NEW YORK — Wall Street continued its headlong dive Friday, for the second straight day, as the Dow Jones industrial average lost 34.17 points, ending its worst week ever with the heaviest trading day in New York Stock Exchange history.
Combined with Thursday's record one-day loss of 86.61 points and smaller losses in the first three days of the week, the widely watched Dow industrial index this week lost 141.03 points, or 7.4%, and closed at 1,758.72. That easily outstripped the previous record loss of 82.5 points in the week ended April 4.
The market's worst daily percentage loss remains the 12.8% collapse of Oct. 28, 1929.
Trading volume on the New York Stock Exchange reached 240.49 million shares Friday, relegating Thursday's volume of 237.57 million shares to second place among the exchange's busiest days.
Floor traders uniformly described Friday's trading as ferocious, particularly in the morning, when mutual fund customers, shocked by news of Thursday's loss, redeemed fund shares in vast numbers. That forced the mutual funds to sell stocks in order to raise cash.
Although many investment professionals argue that the market's decline is a routine "correction" in a bull market that had brought the Dow index to above 1,900 this summer from about 1,300 last September, some believe that price swings like those of this week are unnerving individual investors and driving them out of the market.
"There's been significant psychological damage in the last two days, particularly to the small investor," said Ben Niedermeyer, senior vice president of Janus Capital, a Denver-based mutual fund and investment advisory firm. "You're going to need at least two months of sideways activity before you see another rally."
Also exerting a heavy influence on the market Friday were large institutions following computer-dictated trading programs and professional money managers selling stocks to lock in profits in advance of their quarterly reports to clients, due after the end of September.
"Some of these portfolio managers are so young they've never seen a bear market before," said Jon Groveman, head trader at the firm of Ladenburg, Thalmann & Co. "They don't know what to do, so they're raising cash."
Market Up and Down
In contrast to Thursday, when prices headed lower almost without pause, Friday's market moved up and down in waves.

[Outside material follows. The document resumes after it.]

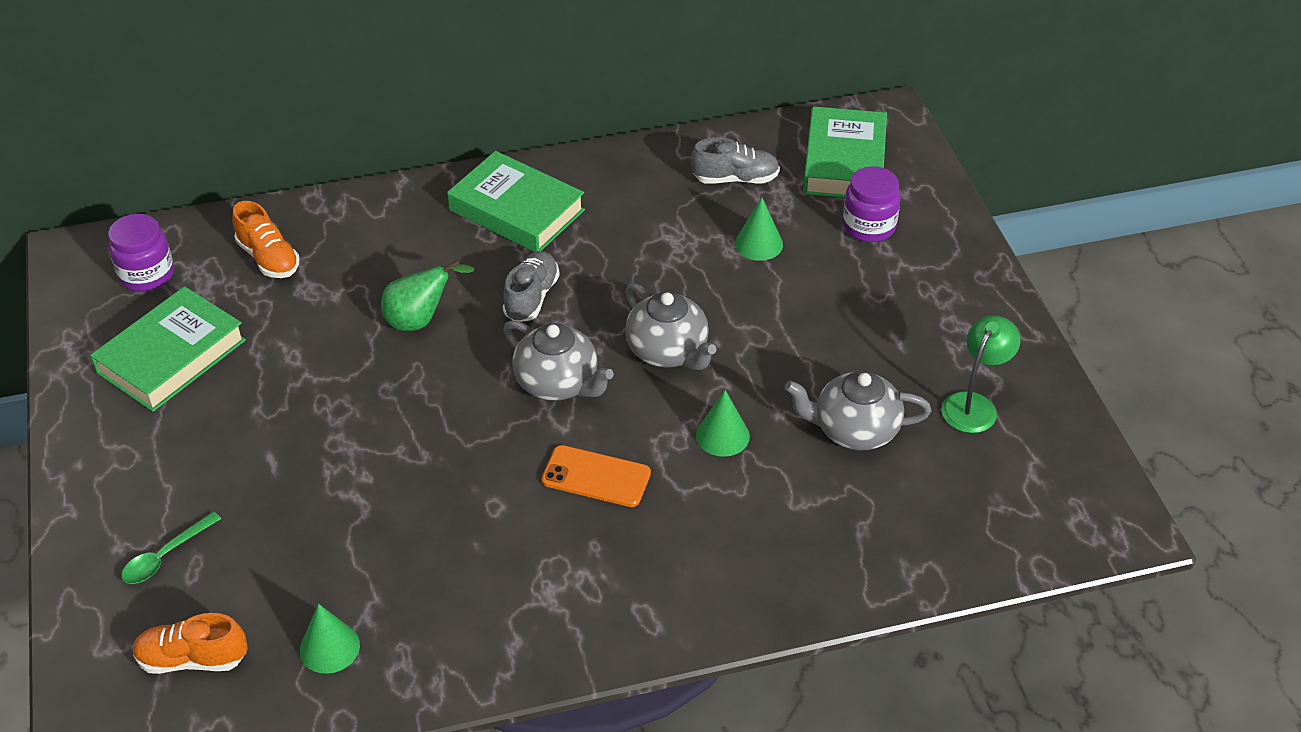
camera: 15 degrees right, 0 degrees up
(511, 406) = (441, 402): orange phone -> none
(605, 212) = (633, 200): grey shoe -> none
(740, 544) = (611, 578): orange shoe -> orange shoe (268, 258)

The Dow Jones industrial average headed slightly higher in the first 10 minutes of trading. But the index quickly reversed itself and, after the bond market failed to respond positively to some encouraging economic reports, stock prices reacted as if they had been pushed off a cliff.

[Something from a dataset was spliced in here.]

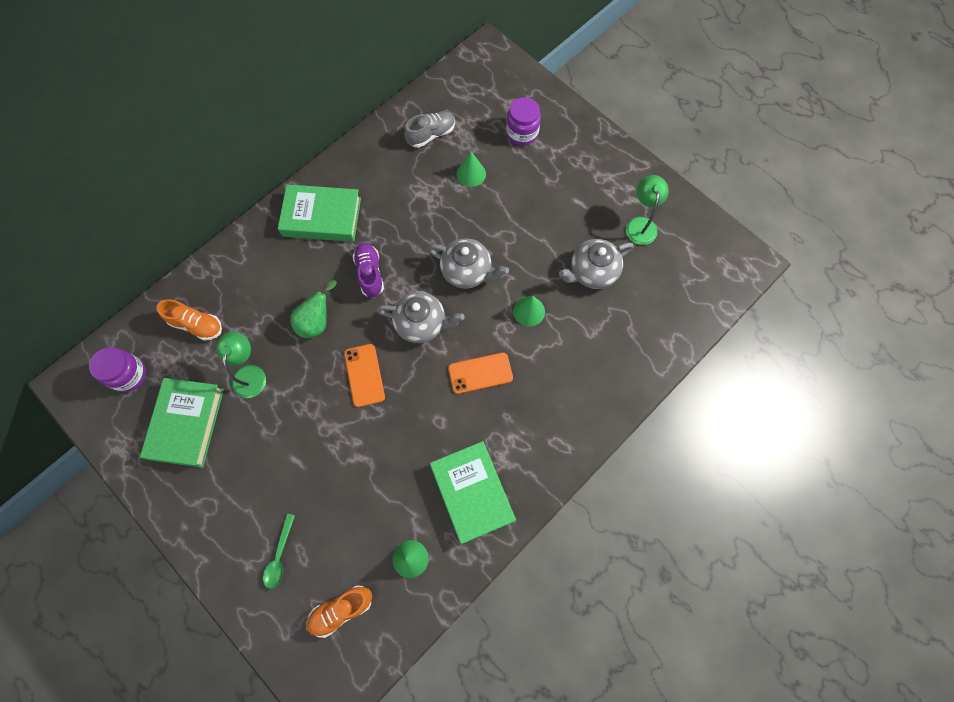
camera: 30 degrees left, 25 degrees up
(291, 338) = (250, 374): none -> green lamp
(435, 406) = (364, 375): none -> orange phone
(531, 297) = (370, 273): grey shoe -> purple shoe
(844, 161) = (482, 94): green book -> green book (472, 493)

"I can't ever recall seeing it drop as fast as it did this morning, and I've been doing this for 20 years," said Jerry Simmons, a trader for the brokerage firm of Smith Barney & Co. He said traders faced "a total lack of buyers" during the morning.
The Dow index plunged by more than 48 points by 10:30 a.m. Eastern time--and then headed back up, pulling almost even with its opening by noon. "That 48-point rally was pretty exciting," remarked Luis Mendez, co-head of equity sales and trading at the investment firm of First Boston.

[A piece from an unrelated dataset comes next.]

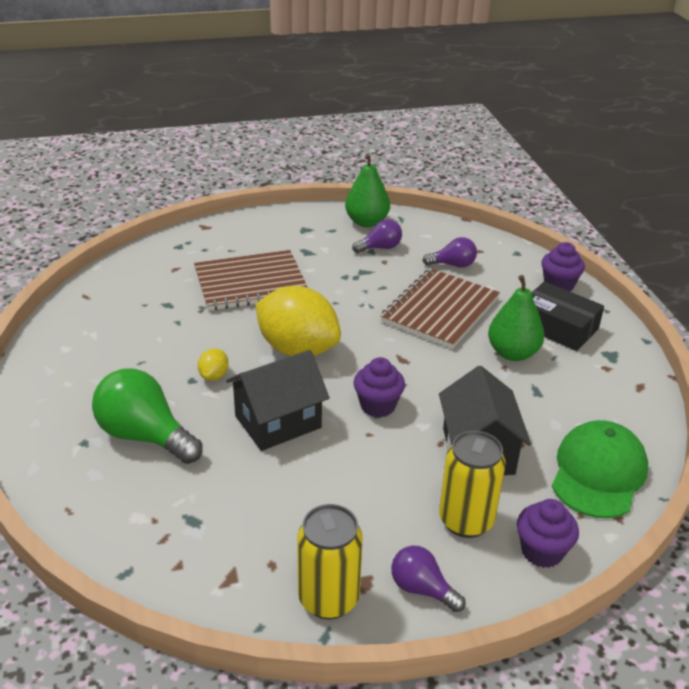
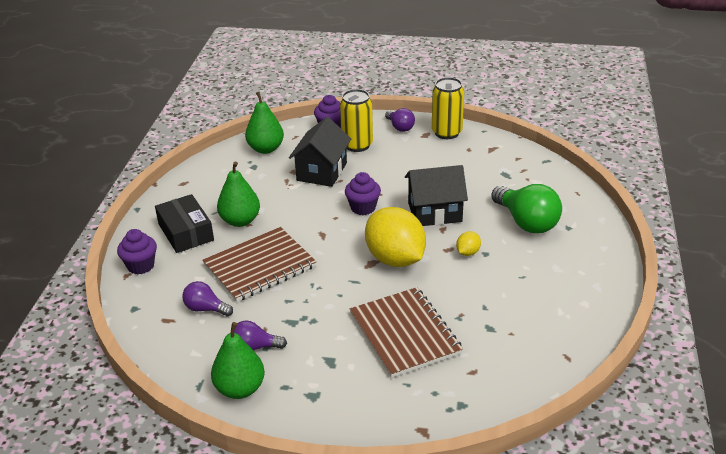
camera: 155 degrees left, 0 degrees up
(250, 283) = (404, 333): brown notebook -> brown notebook turned 60 degrees clockwise
(598, 473) = (266, 149): green cap -> green pear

The market's action after lunchtime was all down, however. Stocks in almost all industries were affected, and every major stock index showed significant losses. Among others, the New York Stock Exchange composite index fell 2.44 points to close at 132.5, the American Stock Exchange index fell 3.08 points to close at 257.24, and the over-the-counter composite index fell 6.56 to close at 346.78.
On the New York Stock Exchange, four stocks fell in price for every one that gained. Among the particular sufferers were food, tobacco and drug company stocks, which have experienced the sharpest gains during the bull rally and thus were the best candidates for profit-taking.
With computer trading and panicky mutual-fund investors dominating the trading, the market scarcely paused to consider two bullish economic reports that contradicted the dire expectations that had driven the market lower on Thursday.
Retail Sales Up
The Commerce Department reported that retail sales rose in August by 0.8%, more than in July but well below the 2.5% that had been rumored Thursday. Moreover, the producer price index, an inflation indicator, rose in August by only 0.3%, well below the rumored 0.5%.
The reports were considered bullish because they suggested that the economy is growing moderately, perhaps at a pace that will keep inflation in check and might even lead to lower interest rates. Part of the reason for Thursday's plunge was concern by investors that the reports would show such a heating of the economy that an interest rate increase could be expected. But, as it turned out, the impact of the reports was barely noticed.